2013 ASHS Annual Conference
14864:
Microshoot Proliferation of Geranium Magniflorum ‘La Veta Lace'
14864:
Microshoot Proliferation of Geranium Magniflorum ‘La Veta Lace'
Monday, July 22, 2013
Desert Ballroom: Salons 7-8 (Desert Springs J.W Marriott Resort )
Geranium magniflorum ‘La Veta Lace’ is an herbaceous perennial that grows within the USDA hardiness zones 4–8. La Veta Lace® Geranium was originally collected from the Drakensburg Mountains of South Africa and it is a fern leaf species that has small purple blooms. Currently there is no published micropropagation protocol for G. magniflorum ‘La Veta Lace’. The objective of this study was to investigate the effects of nutrient salt formulations and different plant growth regulator concentrations on initiation and proliferation of microshoot culture of La Veta Lace® Geranium. A 2 x 3 factorial combination of 1-naphthaleneacetic acid (NAA) concentrations (0.54 and 2.68 μM) and 6-benzylaminopurine (BA) concentrations (0.44, 2.22, and 4.44 μM) were compared to determine which plant growth regulator combination(s) would stimulate the proliferation of the most viable microshoots. Also, two nutrient salt formulations (MS, ½ MS) ranging from high to low salt formulations were studied to determine a suitable range of nutrient medium formulation for microshoot proliferation.
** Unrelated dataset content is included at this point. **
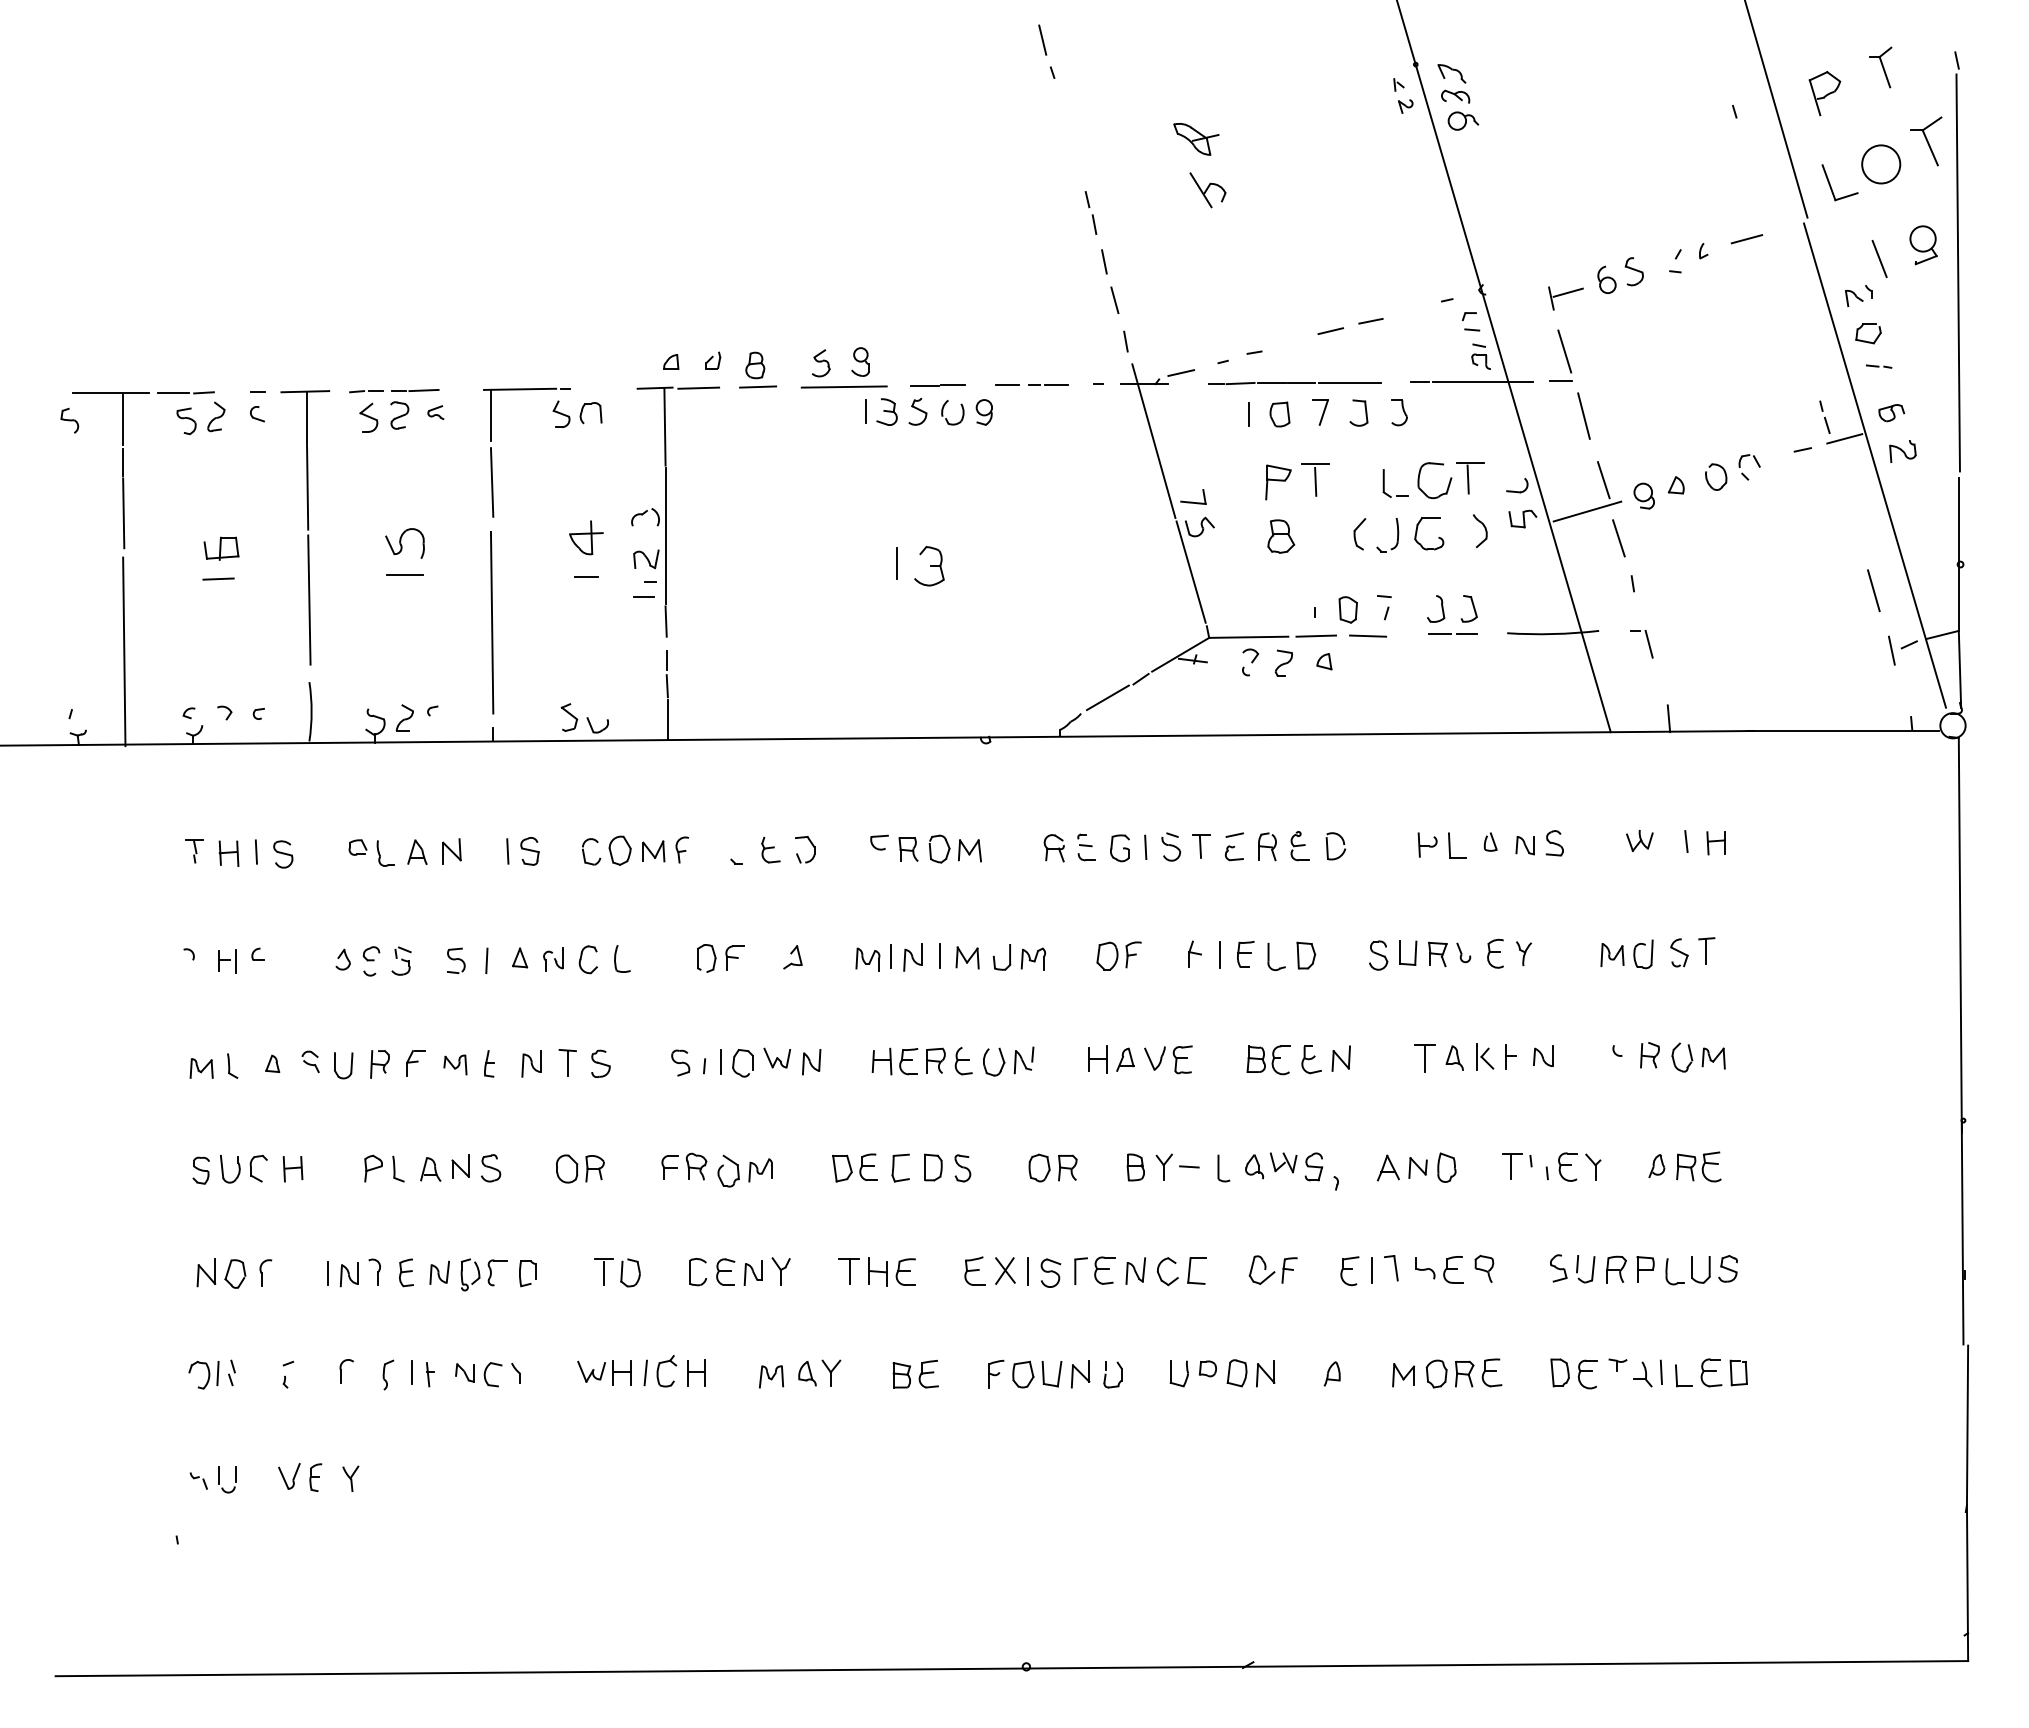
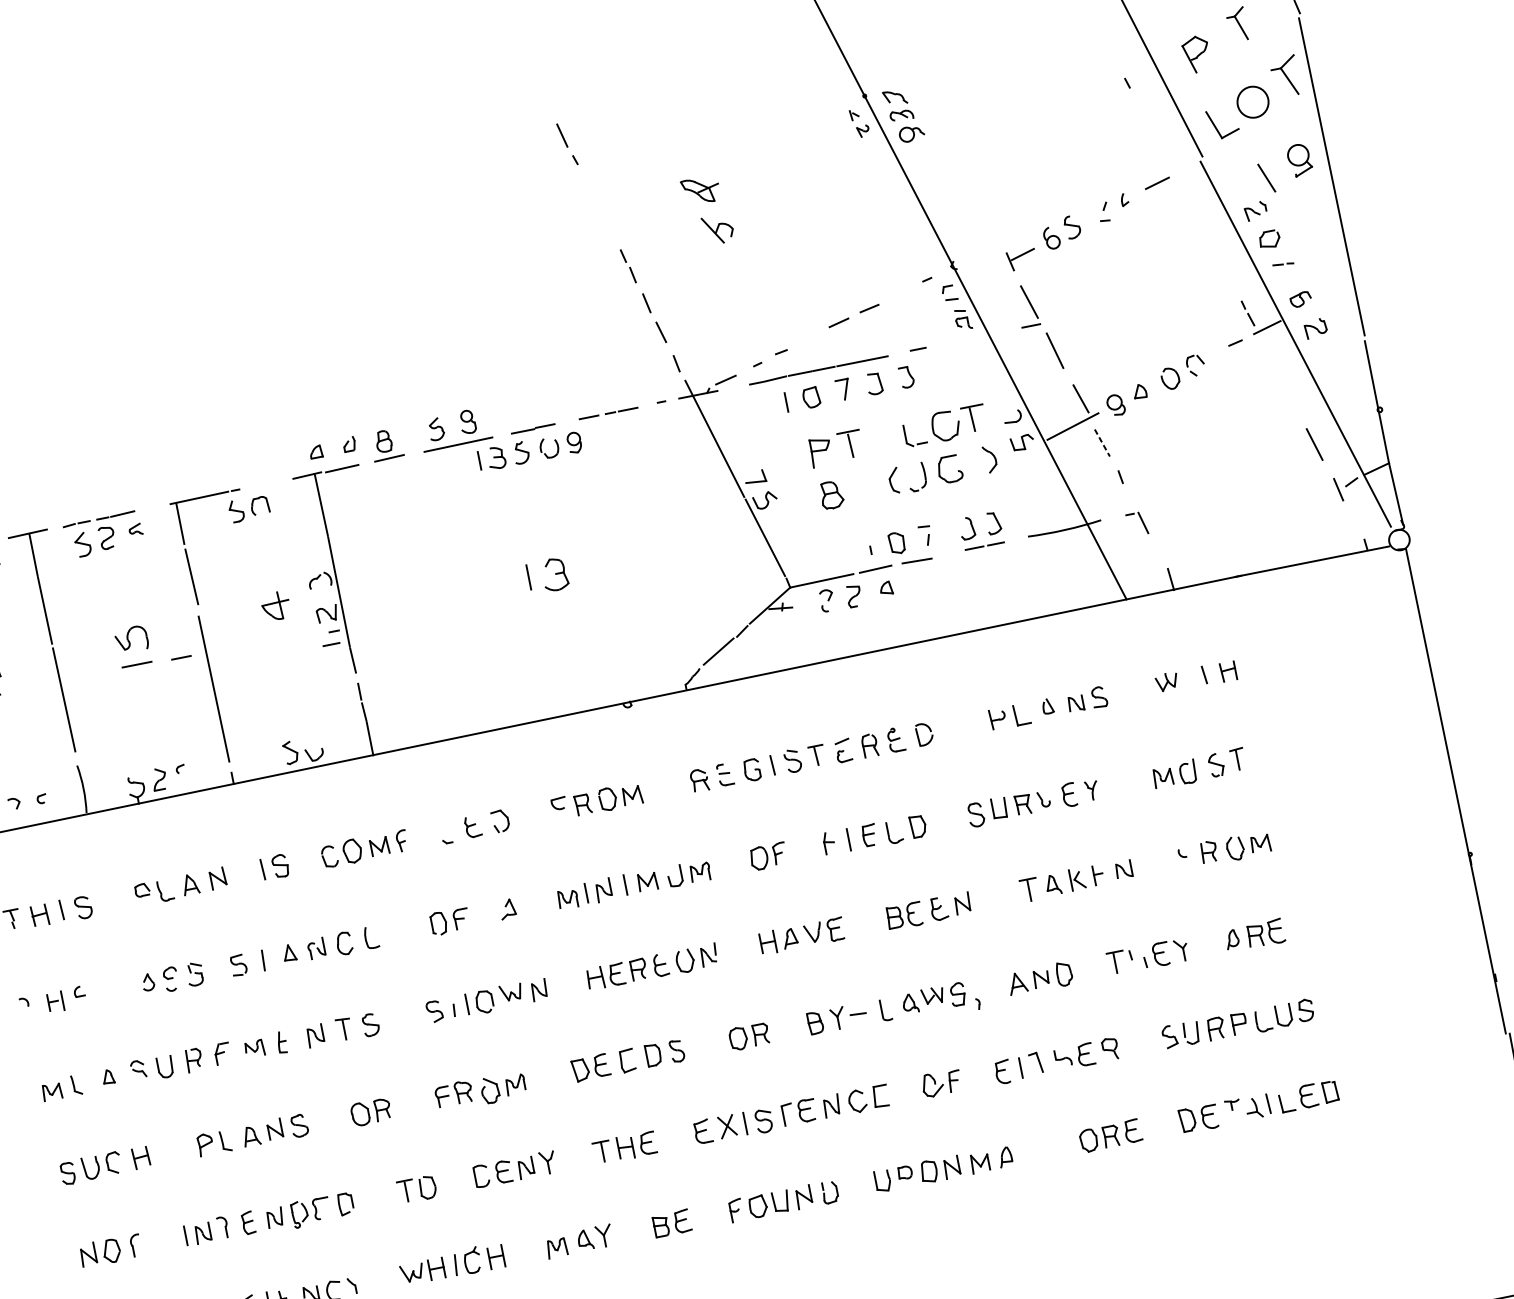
line: (1482, 381) -> (968, 339), removed
line: (1618, 538) -> (1102, 443), solid -> dashed
line: (586, 576) -> (181, 657), moved
part: (1403, 1375) -> (980, 1163), moved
Shoot tip explants that were 5 mm in length were used to initiate cultures and were maintained on the various factorial medium treatments plus 30 g/L sucrose and 7 g/L agar at a pH of 5.8. Explants were incubated approximately 30 cm beneath cool-white fluorescent lamps that provide a photon flux of approximately 30 mmol·m-2·s-1 for a 16-h photoperiod at 25 ± 3°C. Nodal explants were transferred every 3 weeks for a total culture period of 6 weeks. At each transfer date, data were collected on microshoot number with a length greater than 2 mm. Developing microshoots were found to be adventitious, originating from callus produced from initial explants. Explants cultured on MS (high) nutrient salt formulation coupled with 0.54 μM NAA and 0.44 μM BA significantly produced the greatest number of microshoots per explant with an average of 12.3 shoots after 6 weeks of culturing. Further research needs to be conducted on developing a suitable rooting medium along with acclimatization protocols.